### WHAT YOU WILL DO:
Return nothing but the lines from the one with "thumb tip: (1399, 452)" through the one with "thumb cmc: (112, 102)" in the data below, word for word and without pictures.

***** INPUT MATERIAL *****

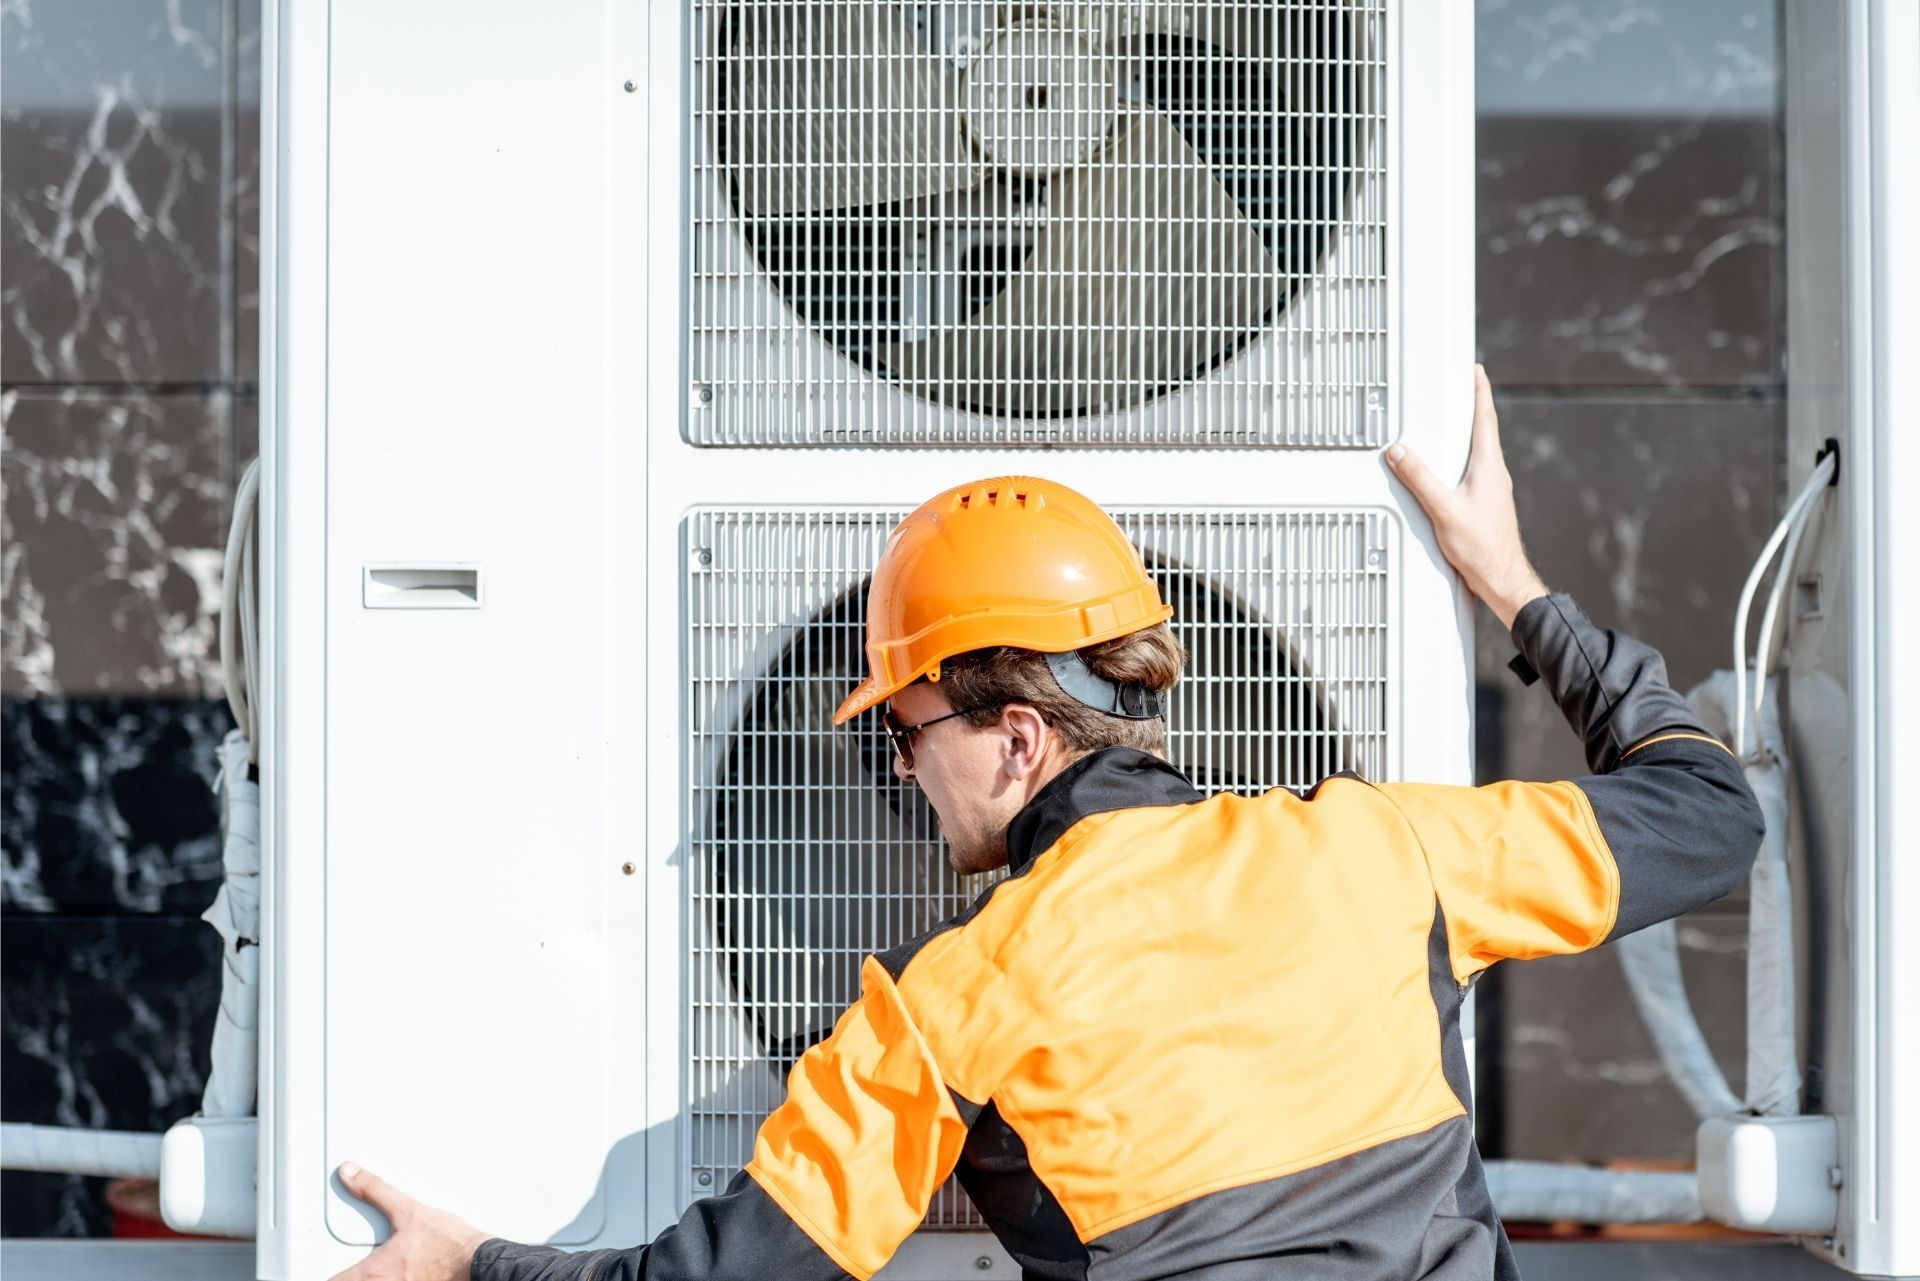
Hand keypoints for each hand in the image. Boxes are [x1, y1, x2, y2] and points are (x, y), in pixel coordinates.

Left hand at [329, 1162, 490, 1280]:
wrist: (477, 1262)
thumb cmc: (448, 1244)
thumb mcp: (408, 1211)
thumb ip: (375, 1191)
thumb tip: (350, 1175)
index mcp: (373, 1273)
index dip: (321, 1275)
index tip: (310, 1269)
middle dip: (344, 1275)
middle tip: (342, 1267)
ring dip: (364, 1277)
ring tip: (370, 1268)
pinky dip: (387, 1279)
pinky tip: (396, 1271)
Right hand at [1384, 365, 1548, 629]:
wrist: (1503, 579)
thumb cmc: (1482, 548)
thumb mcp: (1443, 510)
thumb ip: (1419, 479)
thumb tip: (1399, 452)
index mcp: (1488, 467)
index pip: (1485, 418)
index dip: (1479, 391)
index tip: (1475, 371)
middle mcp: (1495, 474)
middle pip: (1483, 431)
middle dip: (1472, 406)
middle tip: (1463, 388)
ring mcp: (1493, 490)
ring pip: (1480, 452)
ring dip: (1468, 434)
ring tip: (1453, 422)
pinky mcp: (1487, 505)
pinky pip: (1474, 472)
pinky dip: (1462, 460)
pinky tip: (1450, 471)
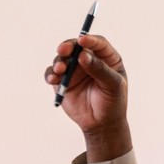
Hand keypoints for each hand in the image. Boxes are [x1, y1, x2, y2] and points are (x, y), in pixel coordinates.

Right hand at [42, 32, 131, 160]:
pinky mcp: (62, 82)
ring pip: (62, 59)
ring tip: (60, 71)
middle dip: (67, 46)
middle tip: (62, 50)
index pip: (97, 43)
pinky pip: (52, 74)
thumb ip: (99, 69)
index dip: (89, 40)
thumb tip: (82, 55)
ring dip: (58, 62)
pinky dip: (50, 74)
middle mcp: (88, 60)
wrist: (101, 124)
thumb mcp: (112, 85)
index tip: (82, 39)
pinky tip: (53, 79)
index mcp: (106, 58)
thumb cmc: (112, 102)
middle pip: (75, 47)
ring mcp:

*****
***** INPUT MATERIAL *****

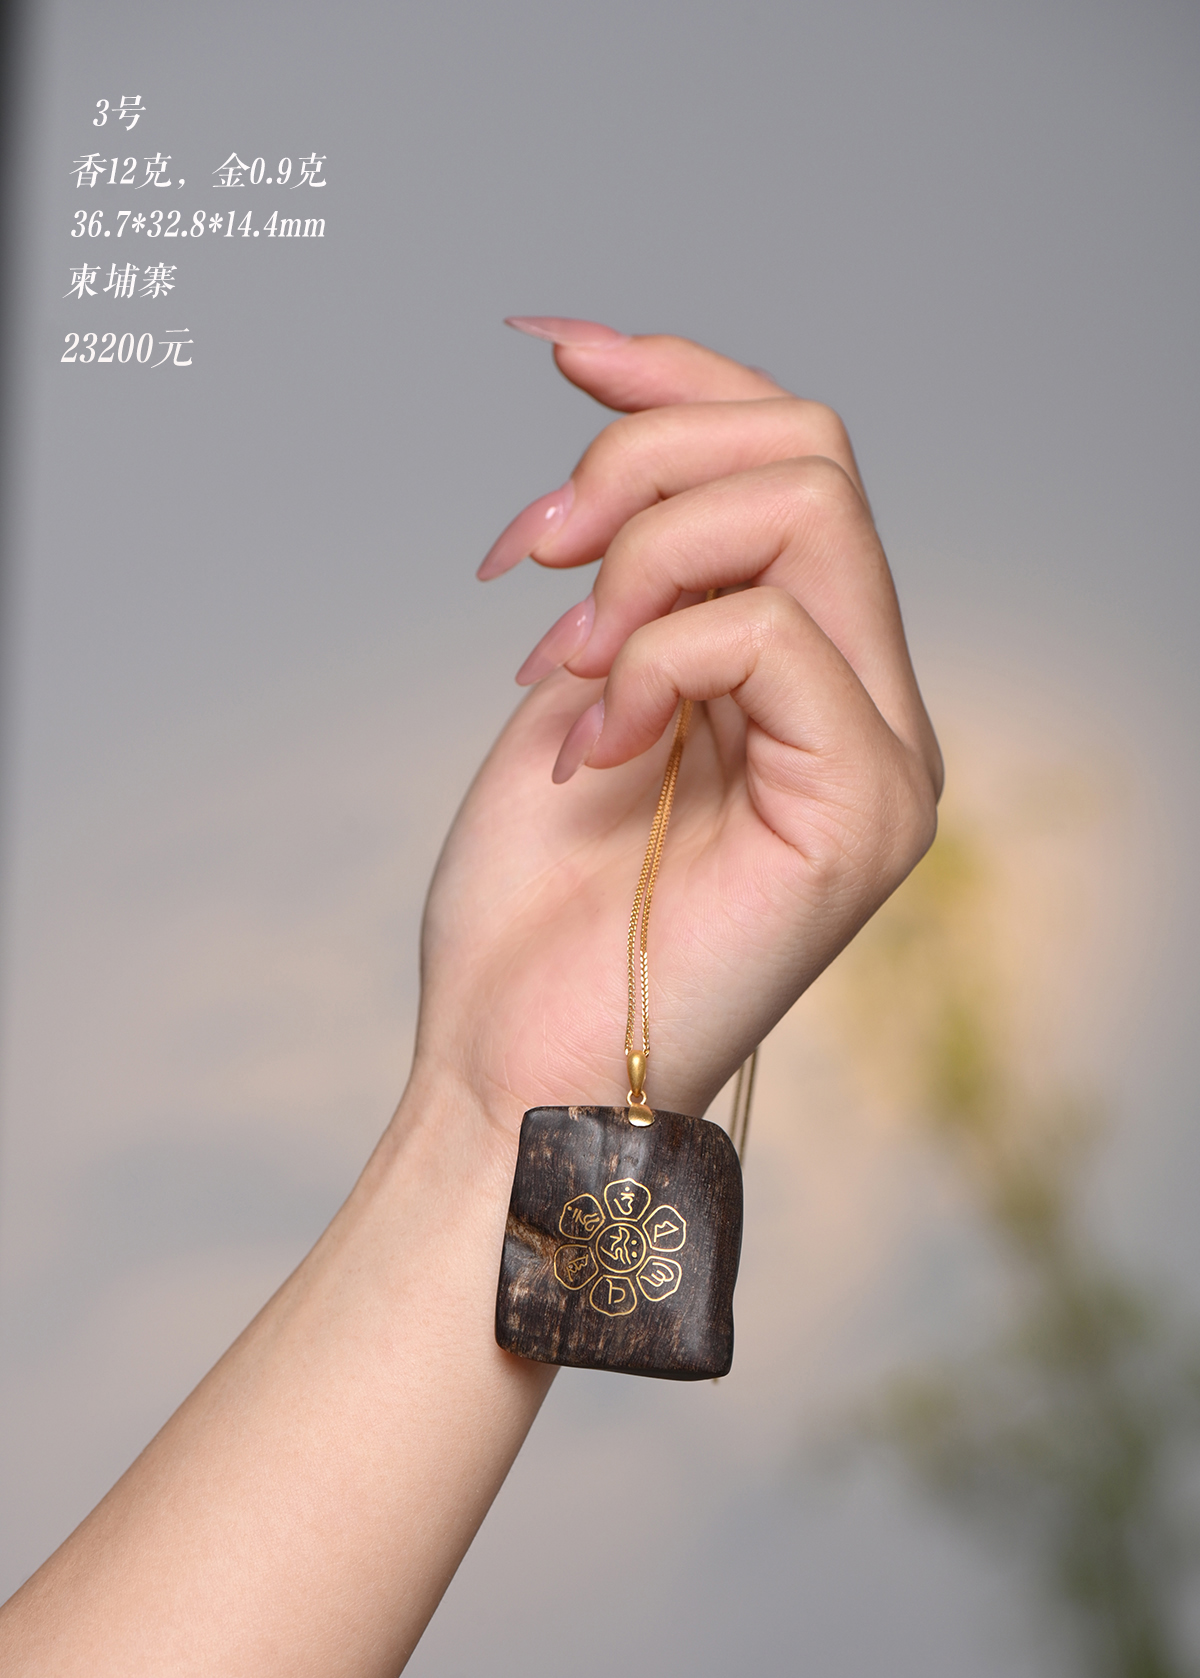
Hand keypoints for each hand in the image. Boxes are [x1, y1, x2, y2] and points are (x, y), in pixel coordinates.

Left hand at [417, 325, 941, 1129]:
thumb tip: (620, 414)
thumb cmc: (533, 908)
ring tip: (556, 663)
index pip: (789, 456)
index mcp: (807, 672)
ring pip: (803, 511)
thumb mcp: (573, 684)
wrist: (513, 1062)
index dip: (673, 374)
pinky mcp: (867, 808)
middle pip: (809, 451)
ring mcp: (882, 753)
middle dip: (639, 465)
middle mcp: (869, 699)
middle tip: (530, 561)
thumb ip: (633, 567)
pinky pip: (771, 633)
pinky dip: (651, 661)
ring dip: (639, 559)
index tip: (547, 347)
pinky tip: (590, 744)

*****

### RESPONSE FOR THIS EXERCISE:
thumb tip: (1399, 452)
index mcp: (1488, 467)
index pip: (1485, 418)
index dip: (1479, 391)
index tip: (1475, 371)
middle mcp: (1495, 474)
middle pip: (1483, 431)
middle dip: (1472, 406)
middle tip: (1463, 388)
ring mcp: (1493, 490)
ring pip: (1480, 452)
ring dip: (1468, 434)
ring tip: (1453, 422)
pinky mcp: (1487, 505)
pinky pip: (1474, 472)
pinky dip: (1462, 460)
pinky tip: (1450, 471)
Hand keypoints for each hand in the image. Boxes are [x1, y1, x2, y2] and points are (x, y), in pixel coordinates.

Right hand at [42, 32, 131, 160]:
pinky mcp: (62, 82)
ring pip: (62, 59)
ring tip: (60, 71)
middle dip: (67, 46)
middle tip: (62, 50)
index pip: (97, 43)
pinky pip: (52, 74)
thumb ip: (99, 69)
index dip: (89, 40)
thumb tip: (82, 55)
ring dip: (58, 62)
pinky dip: (50, 74)
middle mcp: (88, 60)
wrist: (101, 124)
thumb mcp: (112, 85)
index tip: (82, 39)
pinky tip: (53, 79)
index mcp: (106, 58)
thumb cmc: (112, 102)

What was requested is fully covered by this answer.